» **Extrait de page**:
* * * *
C’est un maître du marketing de la haine qui clôt la trilogie du “mal” de Barbet Schroeder après les portraits du dictateur Idi Amin Dada et de l’avocat Jacques Vergès pour son amitié avec Pol Pot. Le W. du titre est un moine birman exploitant les peurs du peuple birman pour accuser la minorité musulmane du pays, les Rohingyas, représentant 4 % de la population, de tous les maux, et pousser le peuple au pire en diffusant vraies et fausses nouvelles.
* * * *
» **Court exercice 1**: Recopiez intégralement le texte sur le film de Barbet Schroeder consacré au moine birman W., sans y changer quoi que ce soit.

Enregistrements du jeu de données:
* * * *
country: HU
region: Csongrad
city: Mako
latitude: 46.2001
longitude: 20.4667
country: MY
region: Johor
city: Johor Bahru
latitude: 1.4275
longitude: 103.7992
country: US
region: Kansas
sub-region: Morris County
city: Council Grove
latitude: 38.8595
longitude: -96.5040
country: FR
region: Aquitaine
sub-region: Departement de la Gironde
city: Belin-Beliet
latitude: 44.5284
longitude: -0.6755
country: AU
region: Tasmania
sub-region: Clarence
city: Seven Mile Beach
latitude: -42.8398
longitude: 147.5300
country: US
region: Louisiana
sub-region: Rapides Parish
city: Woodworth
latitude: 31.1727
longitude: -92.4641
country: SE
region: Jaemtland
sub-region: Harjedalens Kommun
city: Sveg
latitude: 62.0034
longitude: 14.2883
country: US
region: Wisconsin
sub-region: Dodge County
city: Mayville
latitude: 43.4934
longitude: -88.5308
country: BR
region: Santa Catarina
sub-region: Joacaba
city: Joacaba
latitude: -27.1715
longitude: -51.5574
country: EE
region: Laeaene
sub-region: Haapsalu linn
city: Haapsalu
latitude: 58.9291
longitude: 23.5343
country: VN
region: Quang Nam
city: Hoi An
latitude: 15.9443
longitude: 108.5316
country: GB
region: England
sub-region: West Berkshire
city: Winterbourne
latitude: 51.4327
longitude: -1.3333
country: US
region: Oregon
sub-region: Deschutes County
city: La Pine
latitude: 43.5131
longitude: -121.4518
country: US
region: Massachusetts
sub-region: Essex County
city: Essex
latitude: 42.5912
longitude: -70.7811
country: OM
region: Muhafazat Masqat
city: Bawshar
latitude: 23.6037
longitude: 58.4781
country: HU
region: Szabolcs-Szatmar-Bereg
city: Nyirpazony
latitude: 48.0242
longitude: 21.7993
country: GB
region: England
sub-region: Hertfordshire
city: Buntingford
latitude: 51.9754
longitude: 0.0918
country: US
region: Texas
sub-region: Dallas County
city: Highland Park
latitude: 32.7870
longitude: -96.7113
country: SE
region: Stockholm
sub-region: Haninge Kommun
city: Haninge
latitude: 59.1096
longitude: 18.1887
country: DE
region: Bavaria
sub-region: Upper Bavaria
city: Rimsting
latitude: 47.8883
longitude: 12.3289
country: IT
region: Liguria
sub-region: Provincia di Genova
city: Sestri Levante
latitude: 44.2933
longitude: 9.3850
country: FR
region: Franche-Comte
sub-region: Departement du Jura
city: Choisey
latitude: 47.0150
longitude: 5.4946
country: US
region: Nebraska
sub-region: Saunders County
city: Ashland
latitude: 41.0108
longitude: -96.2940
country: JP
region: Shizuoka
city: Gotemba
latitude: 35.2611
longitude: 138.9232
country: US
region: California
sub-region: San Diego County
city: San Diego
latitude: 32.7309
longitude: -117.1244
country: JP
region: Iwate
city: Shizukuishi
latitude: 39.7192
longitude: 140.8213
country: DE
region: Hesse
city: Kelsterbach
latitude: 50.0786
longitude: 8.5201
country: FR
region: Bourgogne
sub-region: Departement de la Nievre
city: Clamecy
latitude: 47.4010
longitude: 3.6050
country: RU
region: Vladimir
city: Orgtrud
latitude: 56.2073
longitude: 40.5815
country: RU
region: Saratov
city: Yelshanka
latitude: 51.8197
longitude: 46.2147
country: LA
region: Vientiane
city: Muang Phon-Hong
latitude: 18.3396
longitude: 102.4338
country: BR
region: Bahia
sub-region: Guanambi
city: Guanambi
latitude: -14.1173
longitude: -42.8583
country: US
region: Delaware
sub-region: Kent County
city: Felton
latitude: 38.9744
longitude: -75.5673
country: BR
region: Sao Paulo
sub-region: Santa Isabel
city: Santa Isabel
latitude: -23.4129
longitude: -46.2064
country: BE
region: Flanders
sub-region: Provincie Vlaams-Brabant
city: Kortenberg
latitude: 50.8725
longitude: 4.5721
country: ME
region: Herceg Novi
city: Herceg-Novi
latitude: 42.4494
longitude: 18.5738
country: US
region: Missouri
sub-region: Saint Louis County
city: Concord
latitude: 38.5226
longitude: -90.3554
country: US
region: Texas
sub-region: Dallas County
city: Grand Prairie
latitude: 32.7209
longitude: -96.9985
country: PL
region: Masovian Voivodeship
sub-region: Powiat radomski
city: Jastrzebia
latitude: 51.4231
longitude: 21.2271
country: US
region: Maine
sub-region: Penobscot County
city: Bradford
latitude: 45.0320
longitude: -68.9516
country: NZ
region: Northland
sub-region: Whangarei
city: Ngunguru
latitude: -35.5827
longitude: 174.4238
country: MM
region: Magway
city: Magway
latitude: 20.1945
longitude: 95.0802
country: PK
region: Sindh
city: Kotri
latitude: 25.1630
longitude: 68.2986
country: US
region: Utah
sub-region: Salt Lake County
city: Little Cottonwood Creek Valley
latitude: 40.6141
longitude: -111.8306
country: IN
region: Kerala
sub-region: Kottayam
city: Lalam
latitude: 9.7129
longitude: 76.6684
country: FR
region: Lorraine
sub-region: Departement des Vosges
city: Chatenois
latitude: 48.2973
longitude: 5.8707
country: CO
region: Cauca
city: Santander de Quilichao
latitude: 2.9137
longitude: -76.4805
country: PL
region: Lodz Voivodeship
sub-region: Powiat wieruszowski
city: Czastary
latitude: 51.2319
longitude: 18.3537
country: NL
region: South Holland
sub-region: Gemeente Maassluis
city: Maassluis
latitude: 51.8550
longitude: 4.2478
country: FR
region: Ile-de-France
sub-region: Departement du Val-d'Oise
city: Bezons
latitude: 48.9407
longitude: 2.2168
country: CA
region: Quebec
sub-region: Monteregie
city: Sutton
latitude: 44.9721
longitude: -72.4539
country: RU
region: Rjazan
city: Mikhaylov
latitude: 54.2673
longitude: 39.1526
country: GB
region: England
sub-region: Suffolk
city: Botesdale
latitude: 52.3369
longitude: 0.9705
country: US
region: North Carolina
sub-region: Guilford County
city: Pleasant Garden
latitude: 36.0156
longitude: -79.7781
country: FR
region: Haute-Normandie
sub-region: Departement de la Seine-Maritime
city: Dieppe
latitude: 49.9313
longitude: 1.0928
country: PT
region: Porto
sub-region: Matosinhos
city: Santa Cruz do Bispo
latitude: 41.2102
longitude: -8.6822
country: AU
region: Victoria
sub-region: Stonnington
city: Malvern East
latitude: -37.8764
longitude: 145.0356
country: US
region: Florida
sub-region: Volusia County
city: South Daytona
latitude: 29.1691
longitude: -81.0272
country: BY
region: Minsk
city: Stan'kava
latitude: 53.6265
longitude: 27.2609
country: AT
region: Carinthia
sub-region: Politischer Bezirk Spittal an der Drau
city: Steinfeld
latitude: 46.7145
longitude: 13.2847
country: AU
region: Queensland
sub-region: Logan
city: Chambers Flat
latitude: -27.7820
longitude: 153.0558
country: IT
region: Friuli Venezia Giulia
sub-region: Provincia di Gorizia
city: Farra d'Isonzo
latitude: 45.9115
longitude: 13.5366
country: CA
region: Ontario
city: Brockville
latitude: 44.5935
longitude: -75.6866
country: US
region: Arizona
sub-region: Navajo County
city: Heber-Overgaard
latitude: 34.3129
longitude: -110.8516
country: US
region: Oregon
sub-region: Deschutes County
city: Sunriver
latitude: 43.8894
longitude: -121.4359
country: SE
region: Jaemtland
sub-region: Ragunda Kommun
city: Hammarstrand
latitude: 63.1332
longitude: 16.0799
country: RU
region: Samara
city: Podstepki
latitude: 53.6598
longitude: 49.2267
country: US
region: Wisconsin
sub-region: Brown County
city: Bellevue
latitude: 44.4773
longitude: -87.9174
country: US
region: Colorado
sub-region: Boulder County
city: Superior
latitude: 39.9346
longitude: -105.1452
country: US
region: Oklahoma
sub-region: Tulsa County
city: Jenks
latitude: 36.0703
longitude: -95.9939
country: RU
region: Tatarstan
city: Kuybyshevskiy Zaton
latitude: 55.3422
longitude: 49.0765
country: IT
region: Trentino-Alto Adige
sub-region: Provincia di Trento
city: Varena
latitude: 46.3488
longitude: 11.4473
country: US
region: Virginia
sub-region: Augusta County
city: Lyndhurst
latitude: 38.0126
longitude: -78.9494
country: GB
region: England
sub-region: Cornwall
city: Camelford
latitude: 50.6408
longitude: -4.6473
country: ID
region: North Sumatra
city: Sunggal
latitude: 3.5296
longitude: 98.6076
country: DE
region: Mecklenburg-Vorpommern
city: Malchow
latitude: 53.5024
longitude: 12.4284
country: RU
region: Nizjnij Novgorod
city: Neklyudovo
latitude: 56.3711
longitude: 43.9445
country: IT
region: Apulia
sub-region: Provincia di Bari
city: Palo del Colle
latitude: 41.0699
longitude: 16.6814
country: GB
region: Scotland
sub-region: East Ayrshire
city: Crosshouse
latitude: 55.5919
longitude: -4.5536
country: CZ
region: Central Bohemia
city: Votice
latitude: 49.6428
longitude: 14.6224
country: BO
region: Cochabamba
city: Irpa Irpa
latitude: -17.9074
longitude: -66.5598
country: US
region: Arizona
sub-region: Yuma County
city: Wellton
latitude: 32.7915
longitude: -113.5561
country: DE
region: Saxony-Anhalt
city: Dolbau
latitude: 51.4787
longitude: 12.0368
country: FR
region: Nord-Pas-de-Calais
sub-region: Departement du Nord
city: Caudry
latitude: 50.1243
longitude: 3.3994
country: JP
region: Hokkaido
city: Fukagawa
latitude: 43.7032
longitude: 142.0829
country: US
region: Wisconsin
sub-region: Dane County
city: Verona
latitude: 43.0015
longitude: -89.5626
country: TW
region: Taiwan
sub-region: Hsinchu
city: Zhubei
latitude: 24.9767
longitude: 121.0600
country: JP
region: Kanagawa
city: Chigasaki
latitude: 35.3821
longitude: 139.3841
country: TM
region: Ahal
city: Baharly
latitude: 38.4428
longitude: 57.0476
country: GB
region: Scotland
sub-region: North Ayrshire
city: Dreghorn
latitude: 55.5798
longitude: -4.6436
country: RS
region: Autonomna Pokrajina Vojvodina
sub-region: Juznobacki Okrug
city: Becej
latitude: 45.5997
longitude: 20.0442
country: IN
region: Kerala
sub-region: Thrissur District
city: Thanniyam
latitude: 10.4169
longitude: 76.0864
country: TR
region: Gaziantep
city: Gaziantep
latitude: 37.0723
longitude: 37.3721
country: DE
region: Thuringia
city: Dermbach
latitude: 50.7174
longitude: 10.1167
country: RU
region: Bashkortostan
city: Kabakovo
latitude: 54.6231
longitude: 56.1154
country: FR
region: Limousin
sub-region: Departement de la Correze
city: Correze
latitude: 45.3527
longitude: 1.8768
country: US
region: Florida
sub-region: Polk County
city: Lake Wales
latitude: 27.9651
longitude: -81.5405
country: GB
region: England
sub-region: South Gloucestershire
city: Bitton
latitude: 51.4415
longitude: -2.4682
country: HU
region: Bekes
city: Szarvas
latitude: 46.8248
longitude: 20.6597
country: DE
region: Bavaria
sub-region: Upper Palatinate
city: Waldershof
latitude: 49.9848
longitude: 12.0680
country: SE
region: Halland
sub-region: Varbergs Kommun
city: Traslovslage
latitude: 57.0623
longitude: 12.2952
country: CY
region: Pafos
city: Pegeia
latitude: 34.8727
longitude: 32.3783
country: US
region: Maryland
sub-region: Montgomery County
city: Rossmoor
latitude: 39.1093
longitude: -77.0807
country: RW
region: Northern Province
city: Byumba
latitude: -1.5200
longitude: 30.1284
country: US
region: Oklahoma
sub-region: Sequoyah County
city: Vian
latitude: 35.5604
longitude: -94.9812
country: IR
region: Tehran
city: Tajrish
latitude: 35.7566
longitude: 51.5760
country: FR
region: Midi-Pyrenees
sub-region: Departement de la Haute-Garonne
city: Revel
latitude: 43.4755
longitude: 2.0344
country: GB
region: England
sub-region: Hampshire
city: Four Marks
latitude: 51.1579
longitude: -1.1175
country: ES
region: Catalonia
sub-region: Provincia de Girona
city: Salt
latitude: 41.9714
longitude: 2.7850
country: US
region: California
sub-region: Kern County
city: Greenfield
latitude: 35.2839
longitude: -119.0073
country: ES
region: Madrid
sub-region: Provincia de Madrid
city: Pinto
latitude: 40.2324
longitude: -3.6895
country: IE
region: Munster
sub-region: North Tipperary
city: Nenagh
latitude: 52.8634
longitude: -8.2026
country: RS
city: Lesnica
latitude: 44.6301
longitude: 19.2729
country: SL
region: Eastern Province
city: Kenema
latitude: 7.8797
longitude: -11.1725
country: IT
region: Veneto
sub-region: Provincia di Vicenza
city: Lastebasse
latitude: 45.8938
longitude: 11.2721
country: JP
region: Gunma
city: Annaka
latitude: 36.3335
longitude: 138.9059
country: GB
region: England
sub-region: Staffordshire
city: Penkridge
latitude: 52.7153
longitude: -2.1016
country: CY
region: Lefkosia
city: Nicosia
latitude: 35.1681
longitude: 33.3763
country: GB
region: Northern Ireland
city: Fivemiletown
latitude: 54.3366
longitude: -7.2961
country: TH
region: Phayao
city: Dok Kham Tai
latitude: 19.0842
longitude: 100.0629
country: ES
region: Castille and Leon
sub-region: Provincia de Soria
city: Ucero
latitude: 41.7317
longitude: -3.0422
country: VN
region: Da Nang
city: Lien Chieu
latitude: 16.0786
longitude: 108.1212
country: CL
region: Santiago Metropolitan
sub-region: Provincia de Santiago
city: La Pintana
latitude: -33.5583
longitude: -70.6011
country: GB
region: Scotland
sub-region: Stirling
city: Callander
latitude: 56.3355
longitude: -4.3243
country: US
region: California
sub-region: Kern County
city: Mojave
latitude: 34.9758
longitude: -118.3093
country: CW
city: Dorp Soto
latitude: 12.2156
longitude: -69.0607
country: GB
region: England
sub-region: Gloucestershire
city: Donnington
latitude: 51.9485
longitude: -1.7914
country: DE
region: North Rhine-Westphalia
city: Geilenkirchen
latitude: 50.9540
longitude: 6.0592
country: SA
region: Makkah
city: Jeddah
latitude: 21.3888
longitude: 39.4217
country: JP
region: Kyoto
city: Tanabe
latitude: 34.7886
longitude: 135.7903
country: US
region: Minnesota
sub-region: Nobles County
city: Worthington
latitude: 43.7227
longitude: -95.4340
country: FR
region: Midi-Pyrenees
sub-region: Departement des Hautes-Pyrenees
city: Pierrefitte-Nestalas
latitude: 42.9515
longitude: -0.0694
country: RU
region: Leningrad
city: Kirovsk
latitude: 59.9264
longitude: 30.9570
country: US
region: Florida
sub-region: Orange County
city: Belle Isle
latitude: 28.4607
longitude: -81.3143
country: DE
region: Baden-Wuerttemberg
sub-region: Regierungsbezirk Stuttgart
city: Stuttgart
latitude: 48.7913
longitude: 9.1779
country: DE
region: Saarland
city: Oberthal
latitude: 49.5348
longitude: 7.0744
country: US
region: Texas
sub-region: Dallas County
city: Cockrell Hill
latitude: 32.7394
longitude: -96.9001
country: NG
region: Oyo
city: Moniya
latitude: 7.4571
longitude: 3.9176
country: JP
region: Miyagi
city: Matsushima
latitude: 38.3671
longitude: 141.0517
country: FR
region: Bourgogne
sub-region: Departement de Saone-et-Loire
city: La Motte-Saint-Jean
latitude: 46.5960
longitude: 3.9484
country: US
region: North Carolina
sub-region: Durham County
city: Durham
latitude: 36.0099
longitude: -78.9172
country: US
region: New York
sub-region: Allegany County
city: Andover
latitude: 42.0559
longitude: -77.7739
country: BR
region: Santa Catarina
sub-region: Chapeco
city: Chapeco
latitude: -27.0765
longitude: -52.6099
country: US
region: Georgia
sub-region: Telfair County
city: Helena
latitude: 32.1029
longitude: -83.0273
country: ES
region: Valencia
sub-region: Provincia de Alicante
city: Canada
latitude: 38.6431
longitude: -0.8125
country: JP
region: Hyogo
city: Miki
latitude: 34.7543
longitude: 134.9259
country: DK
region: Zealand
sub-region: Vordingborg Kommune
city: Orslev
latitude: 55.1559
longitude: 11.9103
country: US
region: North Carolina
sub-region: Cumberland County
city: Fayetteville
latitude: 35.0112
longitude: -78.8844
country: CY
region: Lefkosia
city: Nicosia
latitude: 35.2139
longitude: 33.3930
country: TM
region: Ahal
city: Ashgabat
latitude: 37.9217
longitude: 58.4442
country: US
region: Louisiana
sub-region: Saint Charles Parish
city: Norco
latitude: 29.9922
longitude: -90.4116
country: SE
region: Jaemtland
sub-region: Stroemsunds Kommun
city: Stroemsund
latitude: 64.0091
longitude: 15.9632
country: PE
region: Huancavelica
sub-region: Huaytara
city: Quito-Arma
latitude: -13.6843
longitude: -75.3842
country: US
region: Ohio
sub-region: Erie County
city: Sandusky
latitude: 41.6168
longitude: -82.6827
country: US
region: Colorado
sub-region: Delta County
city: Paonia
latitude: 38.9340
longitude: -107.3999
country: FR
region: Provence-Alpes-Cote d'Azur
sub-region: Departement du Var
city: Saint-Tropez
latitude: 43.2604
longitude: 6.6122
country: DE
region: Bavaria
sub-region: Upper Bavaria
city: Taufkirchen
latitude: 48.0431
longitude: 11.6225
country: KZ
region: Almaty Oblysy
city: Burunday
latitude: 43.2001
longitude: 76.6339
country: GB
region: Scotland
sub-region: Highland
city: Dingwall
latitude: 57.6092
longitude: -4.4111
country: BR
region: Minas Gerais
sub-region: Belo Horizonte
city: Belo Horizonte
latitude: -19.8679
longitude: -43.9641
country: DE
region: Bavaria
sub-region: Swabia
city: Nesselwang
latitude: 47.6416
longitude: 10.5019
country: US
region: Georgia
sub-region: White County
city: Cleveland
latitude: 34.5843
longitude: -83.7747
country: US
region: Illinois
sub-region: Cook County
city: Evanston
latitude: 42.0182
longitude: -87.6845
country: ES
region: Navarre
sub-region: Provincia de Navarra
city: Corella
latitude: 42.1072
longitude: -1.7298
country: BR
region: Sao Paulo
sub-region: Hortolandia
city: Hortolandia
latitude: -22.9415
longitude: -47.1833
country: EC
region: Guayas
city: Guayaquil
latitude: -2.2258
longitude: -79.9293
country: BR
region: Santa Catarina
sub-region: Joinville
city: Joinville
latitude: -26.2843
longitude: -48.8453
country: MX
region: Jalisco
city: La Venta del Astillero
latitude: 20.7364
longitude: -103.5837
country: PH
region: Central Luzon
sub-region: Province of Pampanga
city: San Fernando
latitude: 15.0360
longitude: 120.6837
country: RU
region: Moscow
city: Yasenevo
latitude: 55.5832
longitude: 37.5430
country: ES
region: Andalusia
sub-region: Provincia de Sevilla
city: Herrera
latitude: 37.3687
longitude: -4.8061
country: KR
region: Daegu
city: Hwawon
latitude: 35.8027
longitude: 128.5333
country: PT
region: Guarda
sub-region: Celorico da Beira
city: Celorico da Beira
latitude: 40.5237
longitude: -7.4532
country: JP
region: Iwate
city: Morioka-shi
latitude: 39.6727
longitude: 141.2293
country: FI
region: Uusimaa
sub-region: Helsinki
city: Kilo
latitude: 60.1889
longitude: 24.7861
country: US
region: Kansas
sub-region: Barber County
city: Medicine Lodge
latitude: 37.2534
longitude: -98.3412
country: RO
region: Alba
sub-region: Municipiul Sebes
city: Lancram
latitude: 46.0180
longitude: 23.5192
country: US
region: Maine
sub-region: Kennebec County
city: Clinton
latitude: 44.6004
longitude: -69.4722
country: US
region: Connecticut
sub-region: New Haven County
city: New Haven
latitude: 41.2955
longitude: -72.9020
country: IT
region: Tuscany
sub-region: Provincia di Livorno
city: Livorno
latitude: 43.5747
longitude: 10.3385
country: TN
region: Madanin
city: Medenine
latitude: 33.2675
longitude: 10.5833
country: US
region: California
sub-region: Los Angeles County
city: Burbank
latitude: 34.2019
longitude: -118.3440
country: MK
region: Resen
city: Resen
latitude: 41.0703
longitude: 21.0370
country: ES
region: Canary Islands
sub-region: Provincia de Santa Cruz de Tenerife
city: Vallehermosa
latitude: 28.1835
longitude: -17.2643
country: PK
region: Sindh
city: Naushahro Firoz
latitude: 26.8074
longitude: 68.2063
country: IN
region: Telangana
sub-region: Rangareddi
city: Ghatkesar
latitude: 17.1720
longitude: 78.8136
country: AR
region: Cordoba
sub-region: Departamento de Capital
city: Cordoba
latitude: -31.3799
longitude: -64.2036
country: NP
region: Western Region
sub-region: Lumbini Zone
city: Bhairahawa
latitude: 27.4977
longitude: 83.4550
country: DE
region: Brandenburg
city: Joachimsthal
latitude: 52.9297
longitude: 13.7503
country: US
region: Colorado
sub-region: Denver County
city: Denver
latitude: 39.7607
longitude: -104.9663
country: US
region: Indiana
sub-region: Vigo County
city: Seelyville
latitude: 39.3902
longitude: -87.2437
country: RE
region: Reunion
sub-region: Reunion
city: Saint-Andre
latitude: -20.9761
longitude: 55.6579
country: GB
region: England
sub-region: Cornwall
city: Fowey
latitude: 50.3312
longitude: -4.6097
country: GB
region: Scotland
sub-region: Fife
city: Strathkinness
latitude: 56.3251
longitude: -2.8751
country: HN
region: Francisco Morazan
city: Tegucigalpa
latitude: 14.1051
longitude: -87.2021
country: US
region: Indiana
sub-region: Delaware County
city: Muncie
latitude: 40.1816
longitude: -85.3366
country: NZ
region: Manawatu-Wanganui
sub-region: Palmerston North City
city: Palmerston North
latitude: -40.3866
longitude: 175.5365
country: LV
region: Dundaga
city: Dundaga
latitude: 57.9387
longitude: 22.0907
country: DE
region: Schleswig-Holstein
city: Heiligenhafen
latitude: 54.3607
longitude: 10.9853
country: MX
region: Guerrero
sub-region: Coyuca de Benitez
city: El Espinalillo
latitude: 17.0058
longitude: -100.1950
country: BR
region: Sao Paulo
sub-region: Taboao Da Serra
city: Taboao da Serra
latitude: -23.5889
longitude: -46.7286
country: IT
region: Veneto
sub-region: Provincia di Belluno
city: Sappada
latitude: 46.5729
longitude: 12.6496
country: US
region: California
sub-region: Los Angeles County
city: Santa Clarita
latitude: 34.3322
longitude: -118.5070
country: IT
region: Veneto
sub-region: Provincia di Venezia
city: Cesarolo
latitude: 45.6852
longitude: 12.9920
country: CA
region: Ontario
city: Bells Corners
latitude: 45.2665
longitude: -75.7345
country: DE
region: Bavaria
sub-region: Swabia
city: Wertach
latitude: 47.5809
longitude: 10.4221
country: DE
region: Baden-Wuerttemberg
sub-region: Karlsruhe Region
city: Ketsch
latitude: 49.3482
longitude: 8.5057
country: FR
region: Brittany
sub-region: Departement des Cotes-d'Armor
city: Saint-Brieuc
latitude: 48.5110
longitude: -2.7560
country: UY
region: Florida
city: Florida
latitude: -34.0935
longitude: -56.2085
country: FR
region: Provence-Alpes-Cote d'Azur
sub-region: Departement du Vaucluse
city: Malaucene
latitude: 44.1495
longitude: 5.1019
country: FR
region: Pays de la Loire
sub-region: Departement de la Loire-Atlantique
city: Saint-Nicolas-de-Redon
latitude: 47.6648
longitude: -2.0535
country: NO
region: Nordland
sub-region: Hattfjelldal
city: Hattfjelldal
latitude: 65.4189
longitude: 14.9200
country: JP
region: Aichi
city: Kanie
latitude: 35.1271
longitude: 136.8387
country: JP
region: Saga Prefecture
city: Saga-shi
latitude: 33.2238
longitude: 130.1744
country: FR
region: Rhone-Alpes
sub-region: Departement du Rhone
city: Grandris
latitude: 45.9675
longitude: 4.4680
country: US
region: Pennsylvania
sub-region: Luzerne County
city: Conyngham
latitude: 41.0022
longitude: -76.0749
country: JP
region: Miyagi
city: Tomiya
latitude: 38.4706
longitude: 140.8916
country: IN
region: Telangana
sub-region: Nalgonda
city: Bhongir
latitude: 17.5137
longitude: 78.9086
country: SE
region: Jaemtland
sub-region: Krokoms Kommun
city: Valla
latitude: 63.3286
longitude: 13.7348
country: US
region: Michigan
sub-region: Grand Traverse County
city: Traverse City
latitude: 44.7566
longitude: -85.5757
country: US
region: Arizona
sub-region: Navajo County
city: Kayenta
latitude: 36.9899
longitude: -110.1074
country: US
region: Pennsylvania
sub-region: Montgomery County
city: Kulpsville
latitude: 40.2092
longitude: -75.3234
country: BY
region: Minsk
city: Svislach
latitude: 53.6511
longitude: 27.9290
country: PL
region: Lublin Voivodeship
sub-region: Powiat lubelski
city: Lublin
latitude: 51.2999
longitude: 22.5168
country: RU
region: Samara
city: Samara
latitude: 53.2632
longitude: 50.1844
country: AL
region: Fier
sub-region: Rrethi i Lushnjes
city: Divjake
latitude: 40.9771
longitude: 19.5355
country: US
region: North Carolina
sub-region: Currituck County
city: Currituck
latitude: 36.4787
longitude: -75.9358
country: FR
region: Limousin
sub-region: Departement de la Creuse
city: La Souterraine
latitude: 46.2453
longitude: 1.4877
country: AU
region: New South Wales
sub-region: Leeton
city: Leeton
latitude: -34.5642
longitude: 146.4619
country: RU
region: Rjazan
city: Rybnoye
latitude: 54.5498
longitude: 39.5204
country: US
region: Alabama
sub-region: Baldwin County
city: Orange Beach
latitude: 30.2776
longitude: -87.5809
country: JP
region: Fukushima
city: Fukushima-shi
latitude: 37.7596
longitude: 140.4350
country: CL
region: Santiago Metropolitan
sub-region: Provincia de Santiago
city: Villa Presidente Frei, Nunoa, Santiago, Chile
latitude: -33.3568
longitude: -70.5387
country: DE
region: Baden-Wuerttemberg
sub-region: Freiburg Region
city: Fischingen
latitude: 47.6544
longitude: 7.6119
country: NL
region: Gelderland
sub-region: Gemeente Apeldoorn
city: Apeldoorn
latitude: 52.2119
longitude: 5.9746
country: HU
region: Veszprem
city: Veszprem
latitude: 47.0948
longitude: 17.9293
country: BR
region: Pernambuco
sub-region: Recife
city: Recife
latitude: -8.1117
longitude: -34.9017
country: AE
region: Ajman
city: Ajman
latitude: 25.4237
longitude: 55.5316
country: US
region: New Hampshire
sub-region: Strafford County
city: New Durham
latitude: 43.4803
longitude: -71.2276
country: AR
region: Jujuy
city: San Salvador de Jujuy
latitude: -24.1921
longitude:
* * * *
» **Court exercice 2**: Redonnez telles quelles les entrées, de la toute première jusqu'à la ligne qui contient « latitude: -27.1715 », celle-ci incluse.

» **Solution rédigée 1**:
C’est un maître du marketing de la haine qui clôt la trilogie du “mal” de Barbet Schroeder après les portraits du dictateur Idi Amin Dada et de l’avocat Jacques Vergès pour son amitié avec Pol Pot. Le W. du titre est un moine birman exploitant les peurs du peuple birman pour accuser la minorité musulmane du pays, les Rohingyas, représentant 4 % de la population, de tous les maux, et pousser le peuple au pire en diffusant vraies et fausses nouvelles.

» **Solution rédigée 2**:
country: HU
region: Csongrad
city: Mako
latitude: 46.2001
longitude: 20.4667
country: MY
region: Johor
city: Johor Bahru
latitude: 1.4275
longitude: 103.7992
country: US
region: Kansas
sub-region: Morris County
city: Council Grove
latitude: 38.8595
longitude: -96.5040
country: FR
region: Aquitaine
sub-region: Departement de la Gironde
city: Belin-Beliet
latitude: 44.5284
longitude: -0.6755
country: AU
region: Tasmania
sub-region: Clarence
city: Seven Mile Beach
latitude: -42.8398
longitude: 147.5300
country: US
region: Louisiana
sub-region: Rapides Parish
city: Woodworth
latitude: 31.1727
longitude: -92.4641
country: SE
region: Jaemtland
sub-region: Harjedalens Kommun
city: Sveg
latitude: 62.0034
longitude: 14.2883
country: US
region: Wisconsin
sub-region: Dodge County
city: Mayville
latitude: 43.4934
longitude: -88.5308
country: BR
region: Santa Catarina
sub-region: Joacaba
city: Joacaba
latitude: -27.1715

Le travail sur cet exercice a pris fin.